### PROBLEM STATEMENT
Each line of the entries below that includes "right" belongs in your answer.

### SUPPLIED RECORDS
▬▬▬▬▬▬
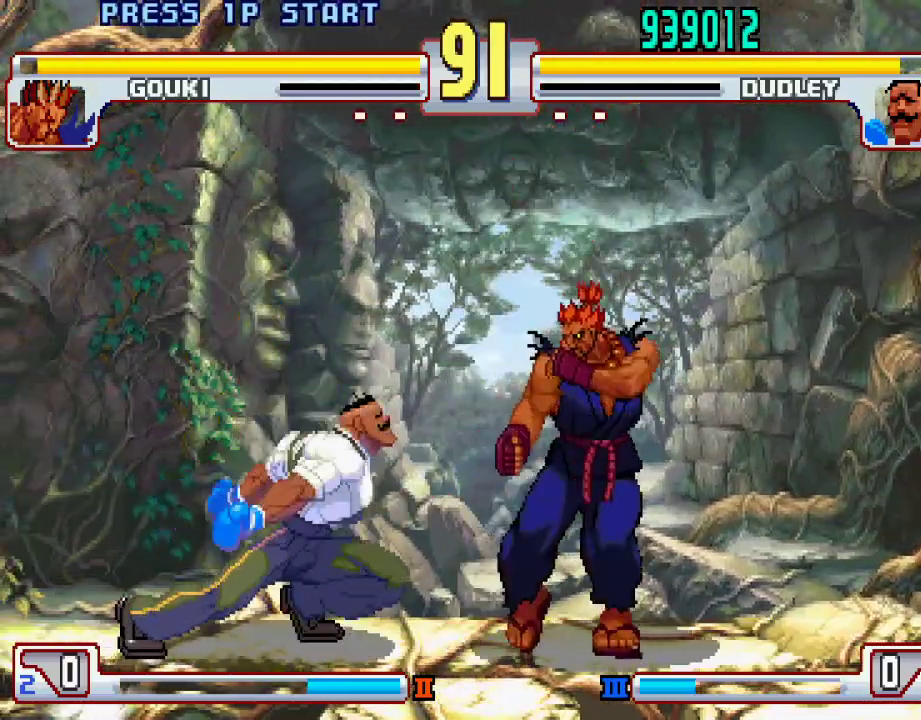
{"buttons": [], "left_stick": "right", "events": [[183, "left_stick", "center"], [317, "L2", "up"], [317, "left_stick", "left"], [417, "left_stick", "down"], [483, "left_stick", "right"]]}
▬▬▬▬▬▬
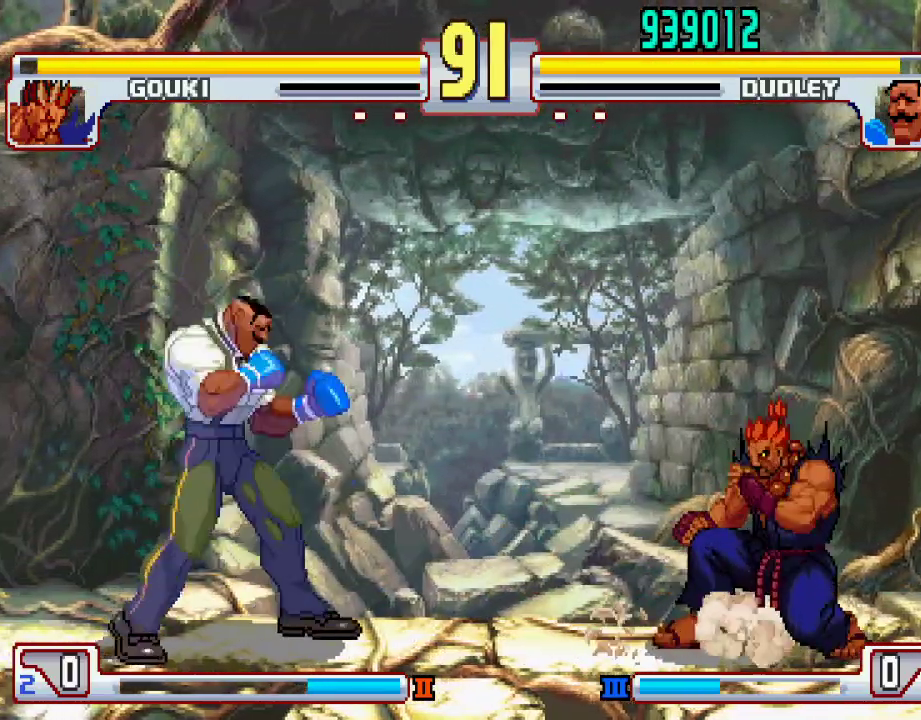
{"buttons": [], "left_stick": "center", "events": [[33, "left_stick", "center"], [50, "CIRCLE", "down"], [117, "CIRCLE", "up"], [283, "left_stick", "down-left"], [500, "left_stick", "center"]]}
▬▬▬▬▬▬
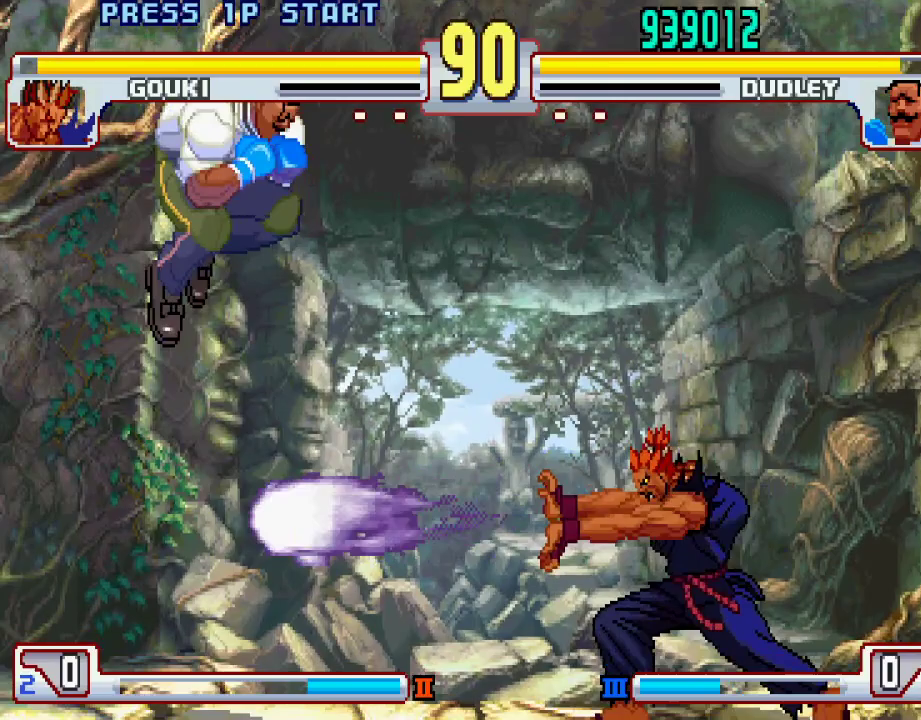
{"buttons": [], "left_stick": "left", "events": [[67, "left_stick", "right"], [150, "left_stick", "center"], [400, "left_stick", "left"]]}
▬▬▬▬▬▬
### ANSWER FOR THIS EXERCISE
{"buttons": [], "left_stick": "right", "events": [[183, "left_stick", "center"], [317, "L2", "up"], [317, "left_stick", "left"], [417, "left_stick", "down"], [483, "left_stick", "right"]]}
{"buttons": [], "left_stick": "left", "events": [[67, "left_stick", "right"], [150, "left_stick", "center"], [400, "left_stick", "left"]]}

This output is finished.